MOLAP

Getting started

Getting started

This chapter will introduce the core features of MOLAP and is intended to help new users get started with analyzing their data.

Populating the table with data

A multidimensional data model is typically organized around a central theme, such as sales. This theme is represented by a table that we call DataFrame. The data for the data frame can typically come from CSV or Excel file, an SQL database, a Swing TableModel, or from an array as in the example below:

DataFrame<Integer,String,?> dataFrame = DataFrameFactory.fromRowMajorArray(
    new String[]{"Item", "Origin", "Quantity", "Price"},
    new Class[]{String.class, String.class, Integer.class, Double.class},
    new Object[][]{
            {"Apple", "Switzerland", 12, 112.0},
            {"Pear", "Switzerland", 24, 125.0},
            {"Pear", "Switzerland", 6, 130.0},
            {"Tomato", "Switzerland", 50, 122.0},
            {"Tomato", "Italy", 40, 44.0},
            {"Tomato", "Italy", 100, 80.0}
    }
);

Manipulating the data

MOLAP provides a good range of methods to modifying, slicing, joining, and rearranging data frames. All of this can be made elegantly, through an indexing mechanism that allows stitching data together similarly to what can be made with R or the Pandas libraries. We won't cover this in this introduction, but most of these methods can be found in the DataFrame interface as well its column and row elements that can be extracted as Series.

Aggregating the data

The cube models the data through a multidimensional data model that allows the efficient analysis of the data. The cube is automatically instanciated as soon as you use the data structure returned by DataFrame.aggregate().

Querying the highest level of abstraction

A cube at the highest level of abstraction is the apex cuboid. When a query is placed, this the the default cuboid being used.

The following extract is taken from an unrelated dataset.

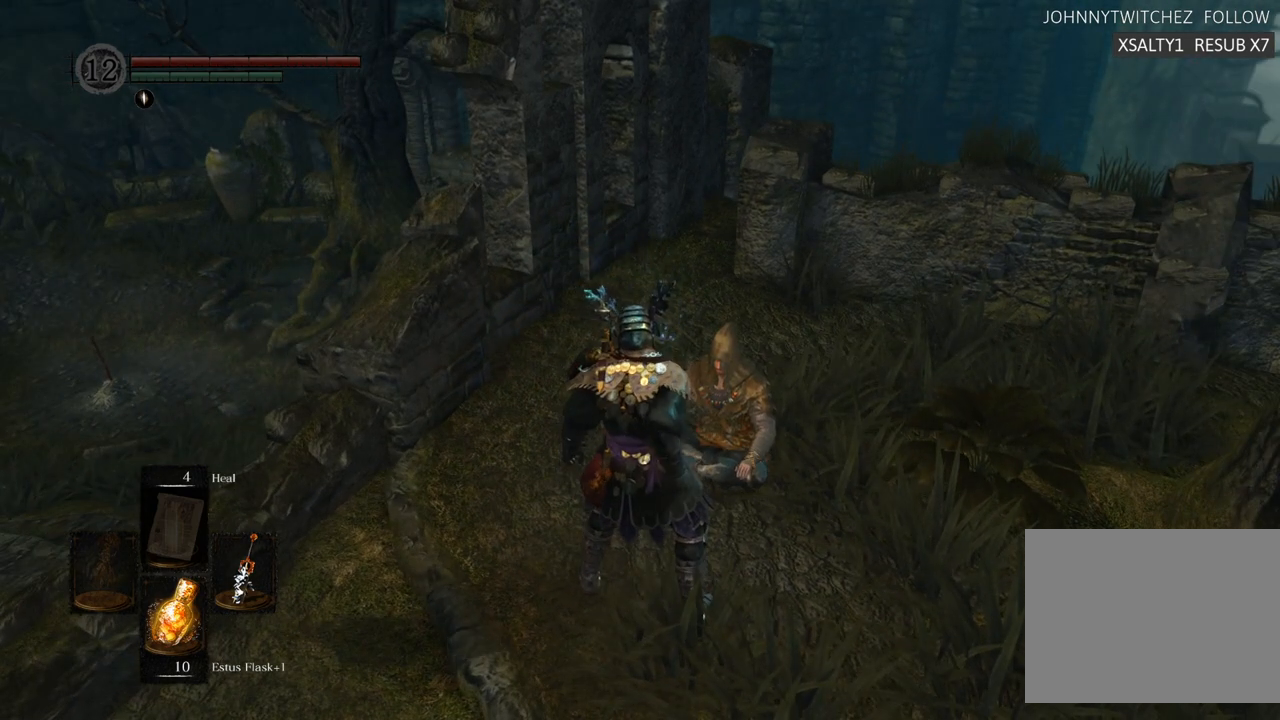
{"buttons": [], "left_stick": "center", "right_stick": "center", "events": []}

Aggregation quantity = dataFrame.getSum("Quantity");
Aggregation revenue = dataFrame.getSum("Price").as("Revenue");
AggregateDataFrame<String> apexQuery = dataFrame.aggregate(quantity, revenue);

Table 1.1. Overall quantity and revenue

Sum(Quantity) Revenue
232.0 613.0

Drilling down one level

Drill Down/Up allows the user to navigate among levels of data ranging from the most summarized (up) to the most detailed (down).

AggregateDataFrame<String> byItemQuery = dataFrame.aggregate(quantity, revenue)
            .drillDown("Item");

Table 1.2. Quantities and revenues by item

Item Sum(Quantity) Revenue
Apple 12.0 112.0
Pear 30.0 255.0
Tomato 190.0 246.0

Order by a specific value

Sorting can be defined through one or more aggregation value.

AggregateDataFrame<String> orderQuery = dataFrame.aggregate(quantity, revenue)
            .drillDown("Item").order(revenue);

Table 1.3. Quantities and revenues by item ordered by quantity

Item Sum(Quantity) Revenue
Apple 12.0 112.0
Tomato 190.0 246.0
Pear 30.0 255.0

Deriving an existing query

An existing query can be further refined.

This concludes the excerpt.